Instructions to follow:
Transcribe the following entries letter for letter, without the pictures.

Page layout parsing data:
════════════════════

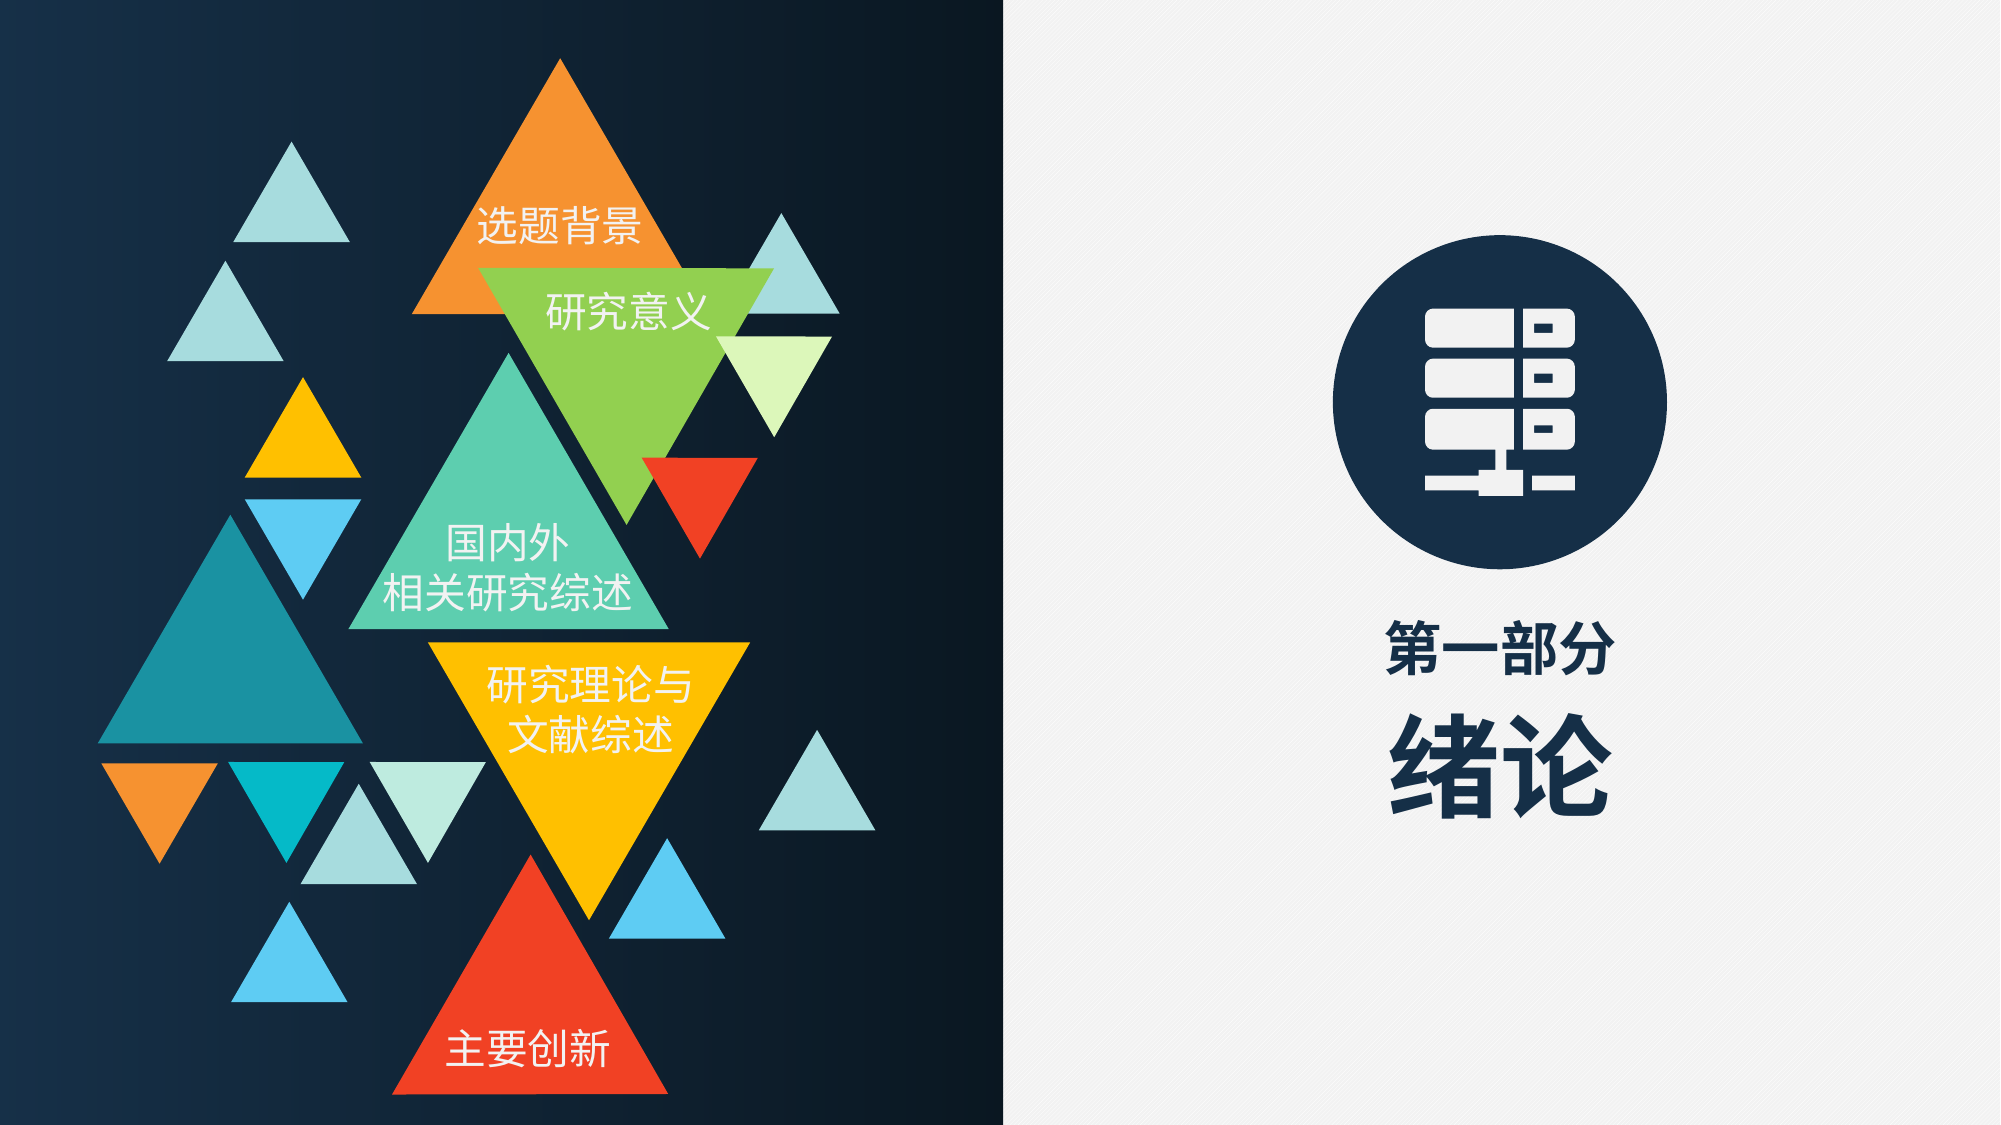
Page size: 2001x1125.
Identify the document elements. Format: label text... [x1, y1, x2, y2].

text_box 绪论 [1372, 690, 1628, 840]
text_box [346, 592, 671, 631]
text_box [719, 335, 834, 440]
text_box [165, 258, 286, 363]
text_box 研究意义 [530, 278, 728, 344]
text_box [757, 727, 878, 832]
text_box [416, 350, 601, 509]
text_box [409, 226, 683, 316]
text_box 国内外 相关研究综述 [367, 509, 649, 625]
text_box 第一部分 [1368, 604, 1632, 690]
text_box [426, 641, 752, 719]
text_box [99, 762, 220, 866]
text_box [231, 139, 352, 244]
text_box [390, 1020, 670, 1096]
text_box [95, 512, 365, 745]
text_box [229, 899, 350, 1004]
text_box [476, 266, 776, 509]
text_box [436, 852, 625, 1015]
text_box 选题背景 [461, 192, 659, 257]
text_box [498, 767, 680, 923]
text_box [748, 211, 842, 315]
text_box [242, 498, 364, 602]
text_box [1332, 235, 1667, 570]
text_box 主要创新 [429, 1015, 627, 1081]
text_box [242, 375, 364, 479]
text_box [607, 836, 728, 940]
text_box 研究理论与 文献综述 [471, 651, 710, 767]
text_box [367, 760, 485, 865]
text_box [298, 781, 419, 886]
text_box [226, 760, 347, 865]
text_box [639, 456, 760, 561]
text_box [481, 56, 640, 192]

════════════════════

Answer to the exercise:
Page size: 2001x1125.
Identify the document elements. Format: label text... [x1, y1, x2, y2].

text_box 绪论 [1372, 690, 1628, 840]
text_box [346, 592, 671, 631]
text_box [719, 335, 834, 440]
text_box [165, 258, 286, 363]
text_box 研究意义 [530, 278, 728, 344]
text_box [757, 727, 878, 832]
text_box [416, 350, 601, 509]
text_box [409, 226, 683, 316]
text_box 国内外 相关研究综述 [367, 509, 649, 625]
text_box 第一部分 [1368, 604, 1632, 690]
text_box [426, 641, 752, 719]
text_box [99, 762, 220, 866]
text_box [231, 139, 352, 244]
text_box [390, 1020, 670, 1096]
text_box [95, 512, 365, 745]
text_box [229, 899, 350, 1004]
text_box [476, 266, 776, 509]
text_box [436, 852, 625, 1015]
text_box 选题背景 [461, 192, 659, 257]
text_box [498, 767, 680, 923]
text_box [748, 211, 842, 315]
text_box [242, 498, 364, 602]
text_box [1332, 235, 1667, 570]
text_box 主要创新 [429, 1015, 627, 1081]
text_box [242, 375, 364, 479]
text_box [607, 836, 728, 940]
text_box 研究理论与 文献综述 [471, 651, 710, 767]
text_box [367, 760, 485, 865]
text_box [298, 781, 419, 886]
text_box [226, 760, 347, 865]
text_box [639, 456, 760, 561]
text_box [481, 56, 640, 192]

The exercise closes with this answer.